■ **PROBLEM STATEMENT**
Rewrite the items starting at the line containing "v=n_fBG_3zq2E" and stopping after the line containing "Tento web je vytvoře", swapping every "Kč" for "CZK" and keeping everything else unchanged.
------ SUPPLIED DATA
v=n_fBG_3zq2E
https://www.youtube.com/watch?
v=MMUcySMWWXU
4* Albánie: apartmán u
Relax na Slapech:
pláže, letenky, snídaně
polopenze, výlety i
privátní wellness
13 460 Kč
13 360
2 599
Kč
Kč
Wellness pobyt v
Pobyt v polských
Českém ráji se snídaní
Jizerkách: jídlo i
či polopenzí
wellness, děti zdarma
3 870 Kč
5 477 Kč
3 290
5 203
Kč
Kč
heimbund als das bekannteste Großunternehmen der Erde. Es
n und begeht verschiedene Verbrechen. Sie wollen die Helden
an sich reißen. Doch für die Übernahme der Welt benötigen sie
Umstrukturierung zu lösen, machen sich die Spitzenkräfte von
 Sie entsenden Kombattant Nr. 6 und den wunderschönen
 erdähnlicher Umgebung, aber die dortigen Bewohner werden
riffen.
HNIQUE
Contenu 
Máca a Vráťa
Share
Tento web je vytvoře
------------
------ SUPPLIED DATA
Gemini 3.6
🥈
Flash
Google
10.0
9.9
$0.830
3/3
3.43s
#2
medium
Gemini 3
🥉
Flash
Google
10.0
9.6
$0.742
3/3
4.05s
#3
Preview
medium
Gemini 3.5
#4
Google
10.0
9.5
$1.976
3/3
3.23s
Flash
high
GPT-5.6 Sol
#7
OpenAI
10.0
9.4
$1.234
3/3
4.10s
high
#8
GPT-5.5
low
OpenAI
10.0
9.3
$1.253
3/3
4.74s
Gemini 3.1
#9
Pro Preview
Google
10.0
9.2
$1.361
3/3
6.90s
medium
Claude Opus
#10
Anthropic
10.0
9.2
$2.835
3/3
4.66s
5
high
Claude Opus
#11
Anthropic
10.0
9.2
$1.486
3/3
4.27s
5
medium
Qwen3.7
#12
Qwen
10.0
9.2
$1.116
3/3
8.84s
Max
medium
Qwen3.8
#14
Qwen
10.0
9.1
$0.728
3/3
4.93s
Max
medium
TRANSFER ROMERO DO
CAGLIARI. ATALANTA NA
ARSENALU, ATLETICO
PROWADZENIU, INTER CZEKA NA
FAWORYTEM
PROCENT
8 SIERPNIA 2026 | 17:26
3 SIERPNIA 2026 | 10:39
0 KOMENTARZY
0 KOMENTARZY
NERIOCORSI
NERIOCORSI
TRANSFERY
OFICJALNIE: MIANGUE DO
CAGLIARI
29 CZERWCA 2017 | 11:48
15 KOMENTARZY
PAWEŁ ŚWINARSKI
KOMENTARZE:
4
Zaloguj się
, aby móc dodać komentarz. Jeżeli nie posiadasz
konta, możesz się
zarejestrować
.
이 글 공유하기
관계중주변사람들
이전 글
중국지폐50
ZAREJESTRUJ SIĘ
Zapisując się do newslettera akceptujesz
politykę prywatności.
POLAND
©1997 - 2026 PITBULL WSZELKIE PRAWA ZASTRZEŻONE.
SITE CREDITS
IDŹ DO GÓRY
------------
■ **RESPONSE TO THIS TASK**
v=n_fBG_3zq2E
https://www.youtube.com/watch?
v=MMUcySMWWXU
4* Albánie: apartmán u
Relax na Slapech:
pláže, letenky, snídaně
polopenze, výlety i
privátní wellness
13 460 CZK
13 360
2 599
CZK
CZK
Wellness pobyt v
Pobyt v polských
Českém ráji se snídaní
Jizerkách: jídlo i
či polopenzí
wellness, děti zdarma
3 870 CZK
5 477 CZK
3 290
5 203
CZK
CZK
heimbund als das bekannteste Großunternehmen der Erde. Es
n und begeht verschiedene Verbrechen. Sie wollen die Helden
an sich reißen. Doch für die Übernahme der Welt benötigen sie
Umstrukturierung zu lösen, machen sich die Spitzenkräfte von
 Sie entsenden Kombattant Nr. 6 und den wunderschönen
 erdähnlicher Umgebung, aber die dortigen Bewohner werden
riffen.
HNIQUE
Contenu 
Máca a Vráťa
Share
Tento web je vytvoře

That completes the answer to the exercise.